Dataset section:
_ _ _ _ _

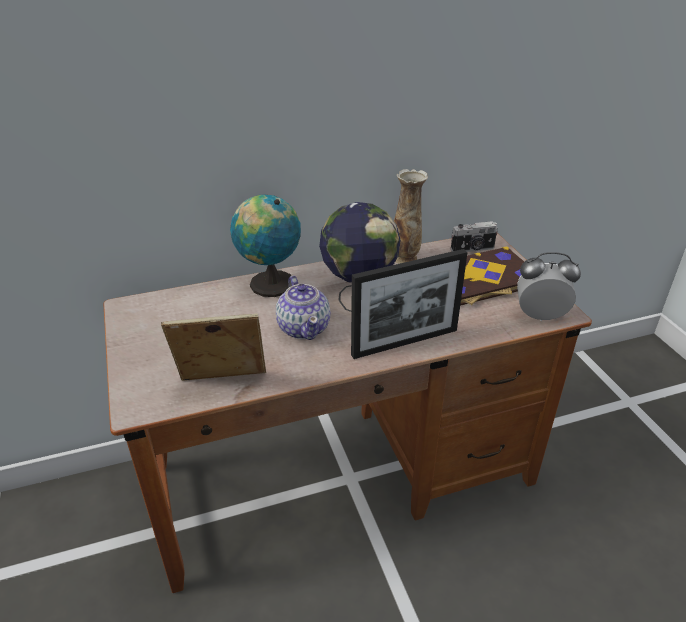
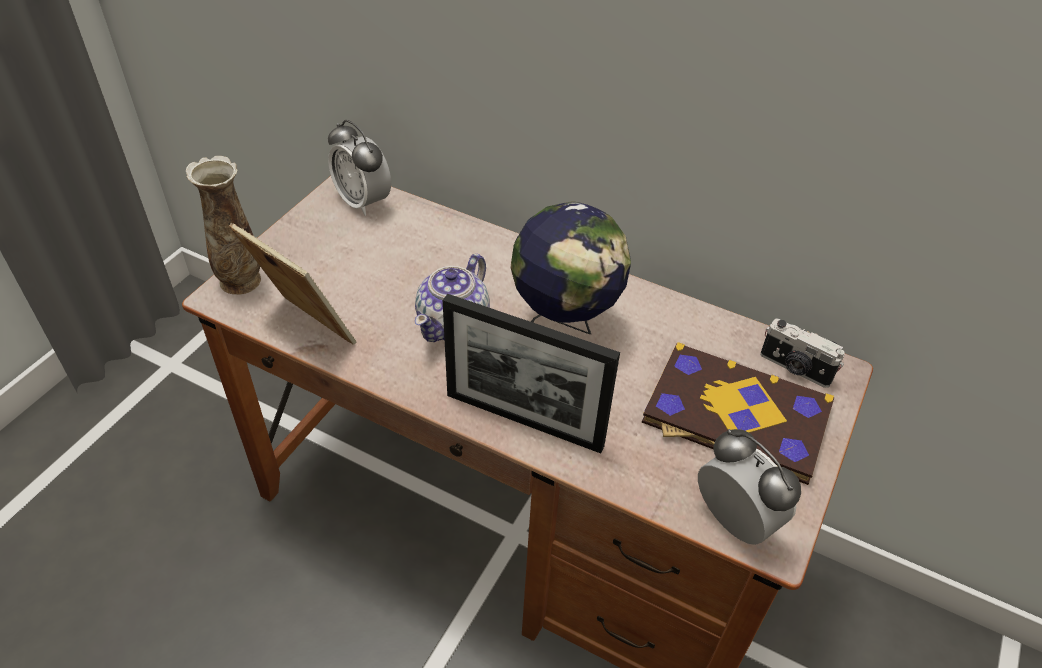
camera: 45 degrees right, 10 degrees up
(151, 307) = (363, 202): none -> alarm clock
(269, 284) = (495, 249): globe -> none
(405, 258) = (687, 319): vase -> vase (241, 281)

_ _ _ _ _

The task:
Every line that contains the string "none" should be returned from the data.

Task output:
(151, 307) = (363, 202): none -> alarm clock
(269, 284) = (495, 249): globe -> none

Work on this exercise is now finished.